I’d like to share with you something lovely from 1971.
In that year York Civic Trust provided a new fountain for Exhibition Square. It’s still there, but as previously mentioned, it’s apparently eroding the Etty statue. And as the Etty statue is a listed monument, and the fountain isn’t, it seems more likely that the fountain will have to go. They can’t live together anymore.
So let’s focus our attention on the fountain, and let’s leap back to 1971. The Civic Trust’s annual report included a piece on this new fountain for York: ‘a gift which all its citizens could enjoy.’
It’s always good to read contemporary accounts, to get the proper picture of what people thought at the time, because we forget what we thought, as we get used to things being there and take them for granted.
The joy and sense of achievement and a job well done was recorded back then when this fountain was new. These images can be enlarged if you’d like to read the report. Please do – it’s very cheering and inspiring. And it reminds us of just one of the many gifts the York Civic Trust has given to the city and its residents.
The report tells us that the fountain was designed by Bernard Feilden, OBE, and that the slate plaques were carved by York carver Richard Reid (probably better known as Dick Reid, and we now add OBE to his name too).
It was, says the report, ‘an excellent example of co-operation in which the Corporation played its full part.’ The council (the ‘Corporation’) repaved around the fountain – presumably the slabs that are still there today. The Etty statue was cleaned, and floodlit.
‘Altogether a splendid exercise in improving the environment. So, should anyone ask you what is the meaning of that word take them to Exhibition Square on a sunny day, look out across the fountain towards Bootham Bar with the tumbling red roofs behind it and the Minster towers beyond — surely one of the loveliest sights in Europe — and then remember what it used to be like.’
I don’t remember what it used to be like, but photos show that by that time the Etty statue was surrounded by parked cars on tarmac. The view across to Bootham Bar, the red roofs and Minster, remains. It’s still lovely, ‘proper York’, and it’s the main image at the top of these pages (full effect visible if you’re viewing on a larger screen).
I’d forgotten how many photos I’d taken of the fountain. I did find it aesthetically pleasing, in the morning light in summer, when lit in the evening. I’m not sure whether it’s still lit in the evening – I stopped paying attention and took it for granted. Not alone in that I’m sure.
To me it has no strong personal significance, but it was a gift to the city, and it clearly meant a lot to York Civic Trust when it was placed here in the square back in 1971, and that should be recorded, with appreciation.

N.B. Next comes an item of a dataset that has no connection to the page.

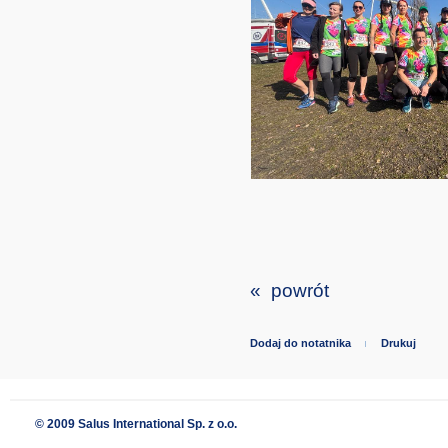
« powrót
Dodaj do notatnika
Drukuj
© 2009 Salus International Sp. z o.o.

A new fountain/water feature will probably replace it, but it won’t mean as much as the installation of the 1971 fountain. The wish to ‘Reinvigorate York’ hasn’t produced anything as vigorous as that passionate and inspiring description from 1971 : ‘It is a pleasing thing to see young children running round the square thrilling to the dancing water.’ Now we get phrases like ‘transforming the economic, cultural and recreational offer’.
If you were one of the children of the 1970s running through the water, or have other thoughts you’d like to share, please add a comment. Please, on these important records of what we knew of York in the 20th century, share it on the proper open-to-all internet, the online version of the public square, rather than on Facebook or Twitter. That way there’s more chance people in the future will be able to find it, this history of ours. Facebook and Twitter don’t care about your real history, what you remember about this place we know. I do.
January 2021: It’s now some years since the above was written. The Etty statue is still there, and so is the fountain.
They looked particularly handsome, and seemed to be enjoyed, during the Bloom York festival a few years back.